El jurado se atendrá en sus deliberaciones a las presentes bases y resolverá cualquier duda que pueda surgir durante el desarrollo del concurso. 

• Premios.
El Concurso estará dotado de un Primer Premio valorado en 400 euros, un Accésit de 100 euros, así como la publicación de los trabajos premiados.
Estos premios están sujetos a las retenciones tributarias legalmente establecidas.
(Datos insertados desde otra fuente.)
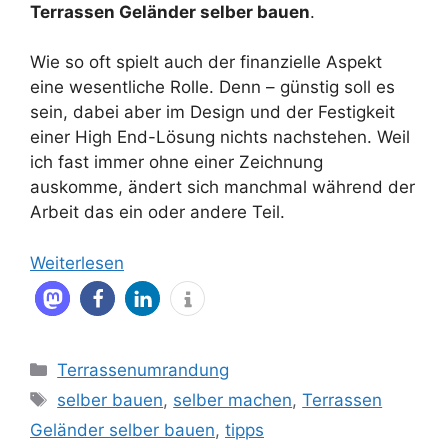
Terrassen Geländer selber bauen
.
Wie so oft spielt auch der finanzielle Aspekt
eine wesentliche Rolle. Denn – günstig soll es
sein, dabei aber im Design und der Festigkeit
einer High End-Lösung nichts nachstehen. Weil
ich fast immer ohne einer Zeichnung
auskomme, ändert sich manchmal während der
Arbeit das ein oder andere Teil.
Weiterlesen
Kategorien
Terrassenumrandung
Schlagwörter
selber bauen
,
selber machen
,
Terrassen
Geländer selber bauen
,
tipps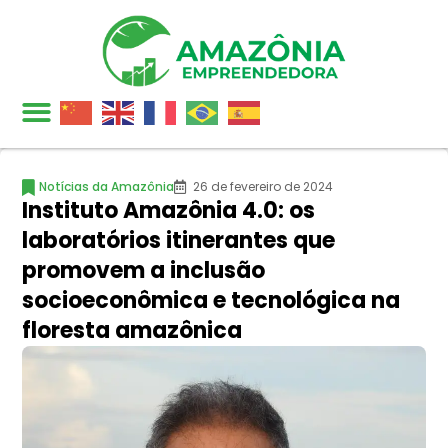
Notícias da Amazônia
26 de fevereiro de 2024
Instituto Amazônia 4.0: os
laboratórios itinerantes que
promovem a inclusão
socioeconômica e tecnológica na
floresta amazônica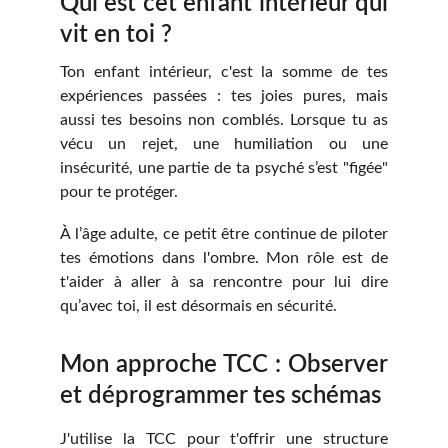
Qui est cet enfant intérieur qui
vit en toi ?
Ton enfant intérieur, c'est la somme de tes
expériences passées : tes joies pures, mais
aussi tes besoins non comblés. Lorsque tu as
vécu un rejet, une humiliation ou une
insécurité, une partie de ta psyché s’est "figée"
pour te protéger.
À l’âge adulte, ce petit être continue de piloter
tes émotions dans l'ombre. Mon rôle est de
t'aider à aller à sa rencontre pour lui dire
qu’avec toi, il est désormais en sécurité.
Mon approche TCC : Observer
et déprogrammer tes schémas
J'utilise la TCC pour t'offrir une structure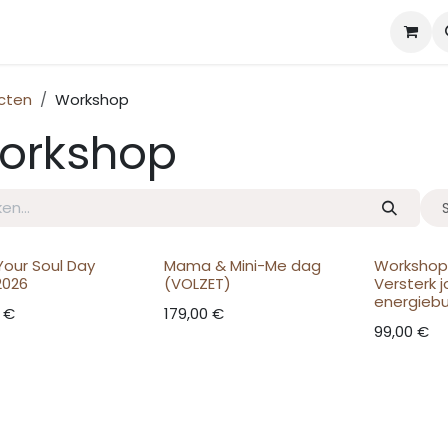
views
Nieuws
Zen'ti
cten
Workshop
orkshop
Your Soul Day
Mama & Mini-Me dag
Workshop
2026
(VOLZET)
Versterk 
energieb
€
179,00
€
99,00
€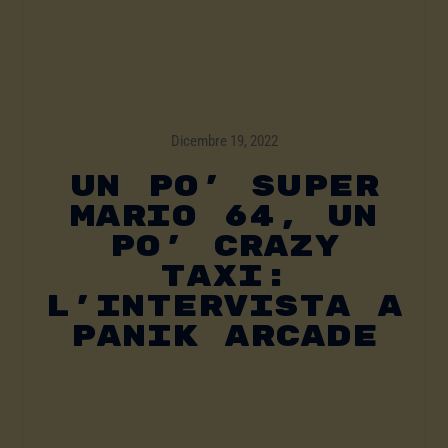
Dicembre 19, 2022
Un Po’ Super
Mario 64, Un
Po’ Crazy
Taxi:
L’intervista A
Panik Arcade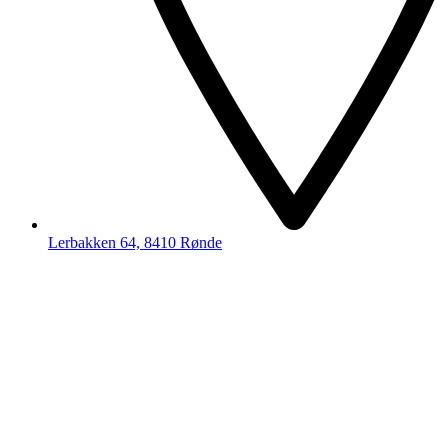
Lerbakken 64, 8410 Rønde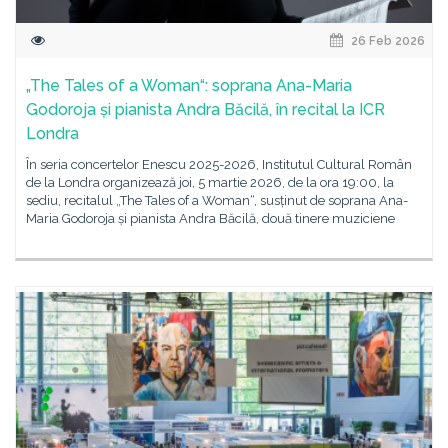
26 Feb 2026
„The Tales of a Woman“: soprana Ana-Maria
Godoroja și pianista Andra Băcilă, în recital la ICR
Londra
În seria concertelor Enescu 2025-2026, Institutul Cultural Român
de la Londra organizează joi, 5 martie 2026, de la ora 19:00, la
sediu, recitalul „The Tales of a Woman“, susținut de soprana Ana-
Maria Godoroja și pianista Andra Băcilă, două tinere muziciene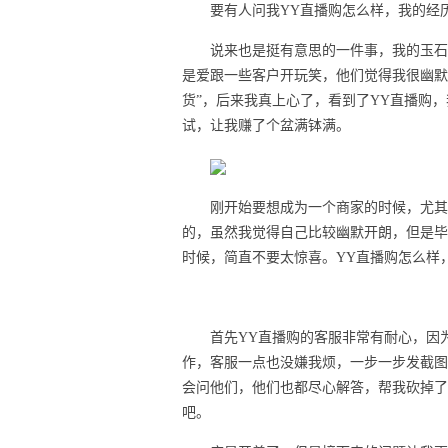
要有人问我YY直播购怎么样，我的经
说来也是挺有意思的一件事，我的玉石
是爱跟一些客户开玩笑，他们觉得我很幽默
货”，后来我真上心了，看到了YY直播购，
试，让我赚了个盆满钵满。
刚开始要想成为一个商家的时候，尤其
的，虽然我觉得自己比较幽默开朗，但是毕
时候，简直不要太惊喜。YY直播购怎么样
首先YY直播购的客服非常有耐心，因
作，客服一点也没嫌我烦，一步一步发截图
会问他们，他们也都尽心解答，帮我砍掉了
吧。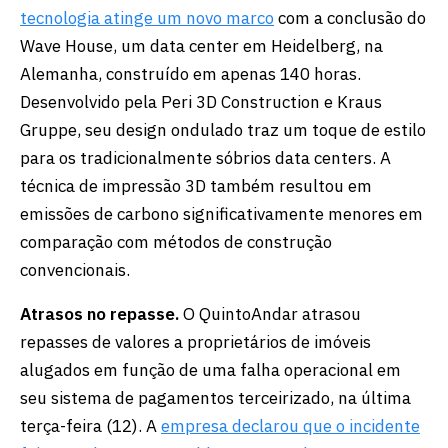
tecnologia atinge um novo marco
com a conclusão do
Wave House, um data center em Heidelberg, na
Alemanha, construído em apenas 140 horas.
Desenvolvido pela Peri 3D Construction e Kraus
Gruppe, seu design ondulado traz um toque de estilo
para os tradicionalmente sóbrios data centers. A
técnica de impressão 3D também resultou em
emissões de carbono significativamente menores em
comparação com métodos de construção
convencionais.
Atrasos no repasse.
O QuintoAndar atrasou
repasses de valores a proprietários de imóveis
alugados em função de uma falha operacional em
seu sistema de pagamentos terceirizado, na última
terça-feira (12). A
empresa declarou que o incidente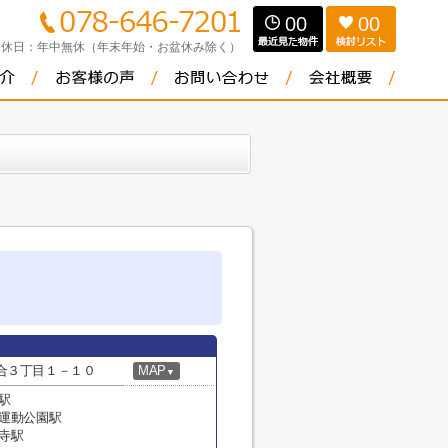
00
00
定休日：
年中無休（年末年始・お盆休み除く）
合３丁目１－１０
MAP
▼
駅
合運動公園駅
寺駅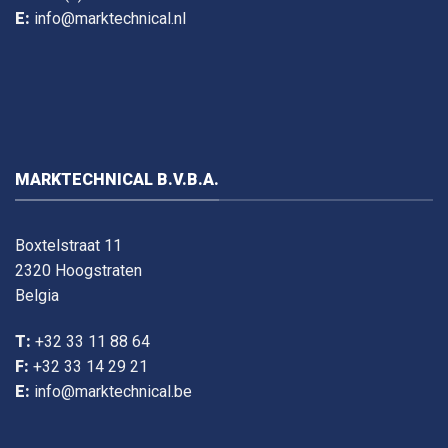
E:
info@marktechnical.nl
MARKTECHNICAL B.V.B.A.
Boxtelstraat 11
2320 Hoogstraten
Belgia
T:
+32 33 11 88 64
F:
+32 33 14 29 21
E:
info@marktechnical.be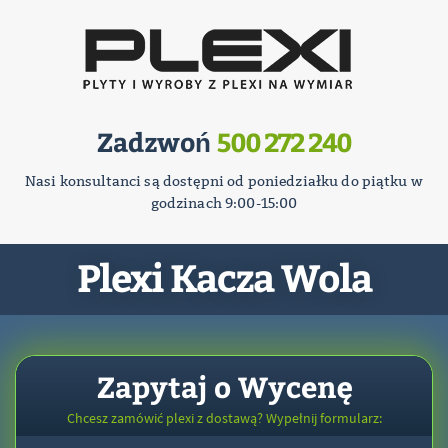
Zadzwoń
500 272 240
Nasi konsultanci są dostępni od poniedziałku do piątku w
godzinach 9:00-15:00
Plexi Kacza Wola
Zapytaj o Wycenę
Chcesz zamówić plexi z dostawą? Wypełnij formularz: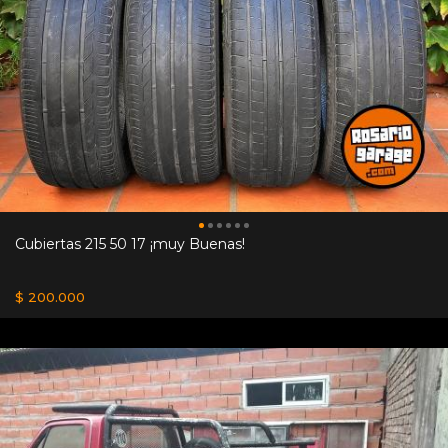
Cubiertas 215 50 17 ¡muy Buenas!
$ 200.000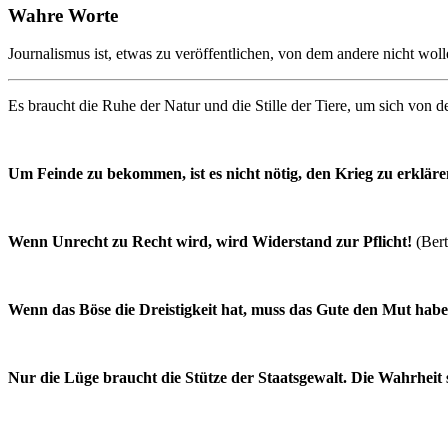
Wahre Worte
Journalismus ist, etwas zu veröffentlichen, von dem andere nicht wolle
Es braucht die Ruhe der Natur und die Stille der Tiere, um sich von
Um Feinde zu bekommen, ist es nicht nötig, den Krieg zu erklär
Wenn Unrecht zu Recht wird, wird Widerstand zur Pflicht!
(Ber
Wenn das Böse die Dreistigkeit hat, muss das Gute den Mut habe
Nur die Lüge braucht die Stütze der Staatsgewalt. Die Wahrheit s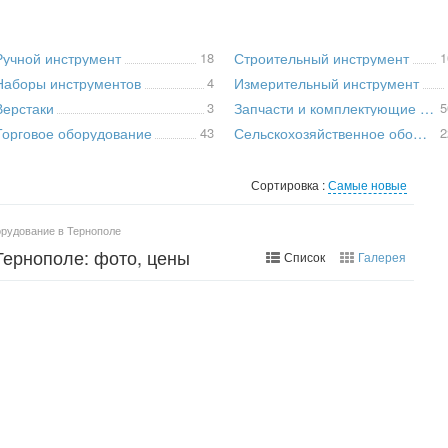
Ручной инструмент
18
Строительный инструмент
1
Наборы инструментов
4
Измерительный инструмент
Верстаки
3
Запчасти и комплектующие для инструмента
5
Торговое оборудование
43
Сельскохозяйственное оборудование
2
Сортировка :
Самые новые
орудование в Тернополе
Тернополе: фото, цены
Список
Галерея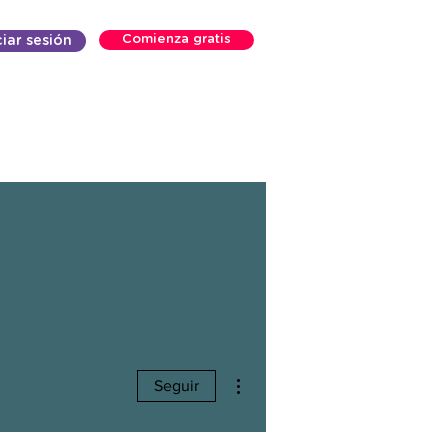
Comienza gratis
ciar sesión
Más acciones
Seguir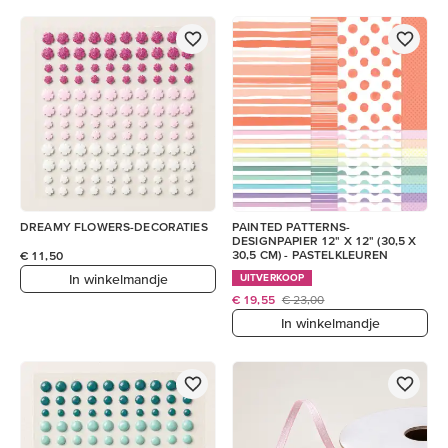
DREAMY FLOWERS-DECORATIES
PAINTED PATTERNS-
DESIGNPAPIER 12" X 12" (30,5 X
30,5 CM) - PASTELKLEUREN
€ 11,50
In winkelmandje
UITVERKOOP
€ 19,55
€ 23,00
In winkelmandje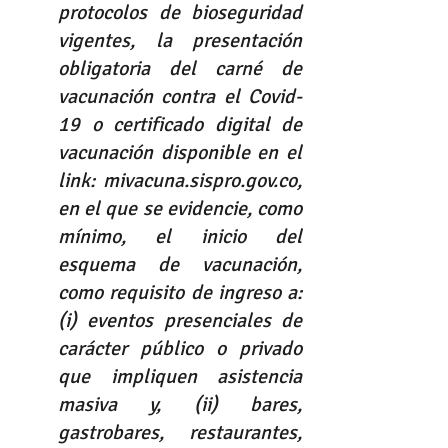
protocolos de bioseguridad 
vigentes, la presentación 
obligatoria del carné de 
vacunación contra el Covid-
19 o certificado digital de 
vacunación disponible en el 
link: mivacuna.sispro.gov.co, 
en el que se evidencie, como 
mínimo, el inicio del 
esquema de vacunación, 
como requisito de ingreso a: 
(i) eventos presenciales de 
carácter público o privado 
que impliquen asistencia 
masiva y, (ii) bares, 
gastrobares, restaurantes,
2. BASES CONCURSO DE FOTOGRAFÍA
• Modalidad y tema.
Fotografías digitales, en color o blanco y negro, que tengan alguna relación con la temática «Bares». Se valorarán la originalidad y singularidad de los trabajos recibidos. 

• Participantes.
Podrán concurrir a esta convocatoria fotógrafos sin límite de edad, de cualquier nacionalidad, con imágenes originales no premiadas ni publicadas en otros certámenes hasta un máximo de 4. Los autores que presenten más de una obra deberán cumplir de forma independiente y separada para cada uno de sus trabajos las formalidades que estas bases establecen. No podrán participar los miembros de la directiva de la asociación organizadora ni los miembros del jurado. 

• Extensión.
Las imágenes deberán presentarse en formato jpg, con resolución de 300 ppp y tamaño mínimo de 1 MB. 

• Presentación.
Las fotografías se remitirán por correo electrónico a la siguiente dirección:
Cada fotografía irá en un correo electrónico individual en cuyo asunto aparecerá: Concurso «El coloquio de los perros». En el correo se indicarán: nombre y apellidos del autor, dirección, teléfono y se adjuntará el DNI escaneado. Además, se acompañará del título de la foto, un breve pie de foto, fecha y lugar de realización de la misma.
El plazo de presentación de imágenes finalizará el día 1 de julio de 2017. 

• Jurado.
El jurado estará integrado por una selección de miembros de la Asociación organizadora y de las entidades colaboradoras que elegirán los trabajos finalistas. En su caso, si el jurado estima que la calidad de los trabajos recibidos no es la adecuada o no se adaptan a estas bases, puede declarar desiertos los premios.
Los premios serán entregados en un acto público que se anunciará con la debida antelación. 

• Varios.
Los autores, galardonados o no, facultan a la Asociación Cultural «El Coloquio de los Perros» para la publicación de los trabajos, haciendo constar en cualquier caso la autoría y procedencia de los mismos. La participación en esta convocatoria implica la aceptación total de las decisiones de los miembros del jurado. El jurado se atendrá en sus deliberaciones a las presentes bases y resolverá cualquier duda que pueda surgir durante el desarrollo del concurso. 

• Premios.
El Concurso estará dotado de un Primer Premio valorado en 200 euros y la publicación de la obra conjuntamente con los relatos galardonados en el concurso de relato corto. Este premio está sujeto a las retenciones tributarias legalmente establecidas.